Malgré un synopsis qui a de quoi titiller l’imagination, il se trouve que Jessica Forever est l’exemple-type du film sans budget. En effet, les scénaristes/réalisateurs jouent sur la probabilité d’un futur qui ressemblerait au monde que nous connaissons aujourd’hui pour proposer un film qui se déroule dans des lotissements comme il y en a des milliers en France. Il est donc loin le dépaysement d’un film proposant de prime abord une sympathique science-fiction. Tout le film se caractérise alors par un côté très cheap, notamment avec des costumes simplistes qui font penser avant tout à des déguisements enfantins. Le spectateur l’aura donc compris : le film ne compte pas sur l’illusion pour le transporter dans son univers.
En réalité, Jessica Forever repose peu sur son histoire, et bien plus sur une ambiance poétique poussant souvent à la réflexion. Si les deux jeunes réalisateurs auraient pu fournir un film banal mettant en scène un affrontement entre deux entités opposées (comme la plupart des films de ce genre), ils ont judicieusement préféré traiter du mode de vie qu’entrainait la fuite permanente, ainsi que la psychologie de personnages n’ayant jamais connu que la violence et la solitude. Le concept du film est donc de présenter un réel background de ses protagonistes sans jamais vraiment développer l’univers général. Finalement, le côté low cost renforce le propos d’un film qui, peut-être contre la volonté de réalisateurs ambitieux, prend un ton plus intimiste que dystopique, et transpose facilement ses problématiques dans le monde réel qu’il calque trait pour trait. C’est ainsi que le spectateur se rapproche de ces quelques jeunes adultes en quête d’une place à jouer dans leur vie, tous plus touchants les uns que les autres malgré un jeu totalement irréaliste.

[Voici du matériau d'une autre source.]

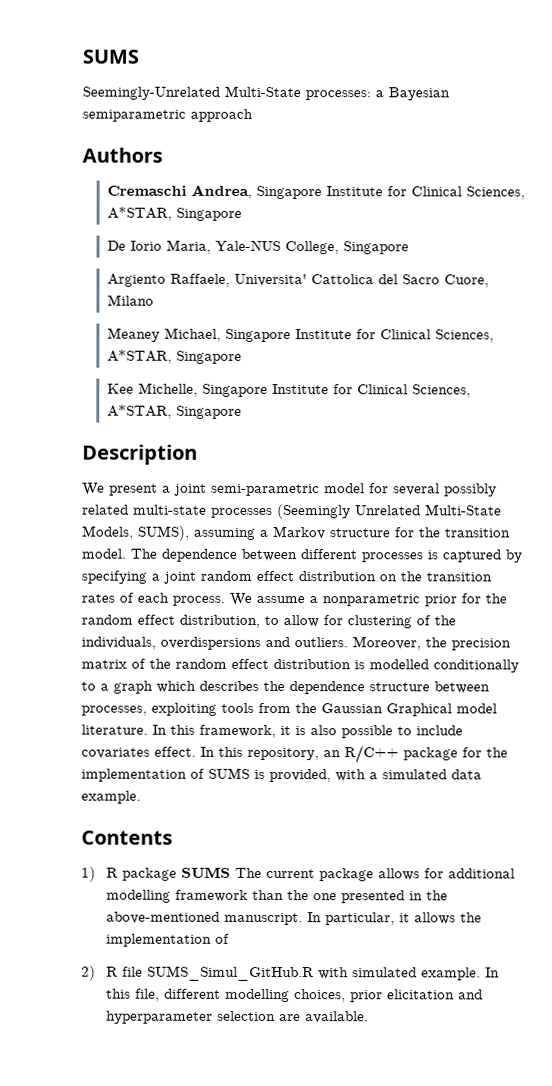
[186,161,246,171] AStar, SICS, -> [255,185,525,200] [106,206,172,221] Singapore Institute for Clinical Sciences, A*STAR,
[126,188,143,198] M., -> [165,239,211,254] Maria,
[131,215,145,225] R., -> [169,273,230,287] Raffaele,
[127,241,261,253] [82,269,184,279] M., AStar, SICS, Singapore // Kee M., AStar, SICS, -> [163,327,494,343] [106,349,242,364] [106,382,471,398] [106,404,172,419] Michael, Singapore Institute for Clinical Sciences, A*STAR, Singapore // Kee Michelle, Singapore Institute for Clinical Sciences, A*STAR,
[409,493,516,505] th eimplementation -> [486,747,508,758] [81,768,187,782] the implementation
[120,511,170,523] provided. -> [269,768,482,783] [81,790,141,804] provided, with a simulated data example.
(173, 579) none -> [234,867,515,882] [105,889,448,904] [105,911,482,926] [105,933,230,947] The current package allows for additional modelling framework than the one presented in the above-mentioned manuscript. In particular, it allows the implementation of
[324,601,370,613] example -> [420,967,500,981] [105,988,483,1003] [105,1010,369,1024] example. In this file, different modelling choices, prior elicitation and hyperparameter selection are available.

Jessica Forever est donc une oeuvre formidablement paradoxale, un film diptyque qui propose de la SF, dont l’inspiration d’une pop-culture vidéoludique est flagrante, mais aussi une poésie contemplative indescriptible interrogeant chacun de ses personnages comme une preuve vivante des défauts du monde et de l’avenir risqué des jeunes. Cette dualité ne fait que mettre en exergue un côté fantastique et improbable, avec certaines scènes restant sans explication plausible qui, à l’inverse du reste du film, tend à éloigner le spectateur des protagonistes, ces derniers comprenant visiblement des codes d’un univers auquel le spectateur ne peut pas appartenir. Le film de Poggi et Vinel est donc un étrange mélange d’inspirations multiples et d’une volonté de transmettre un message sombre et puissant à travers des personnages forts. Loin de pouvoir plaire à tout le monde, il réside néanmoins dans Jessica Forever une beauté intrinsèque capable de toucher profondément le spectateur, justifiant le pari risqué d’aller voir le film.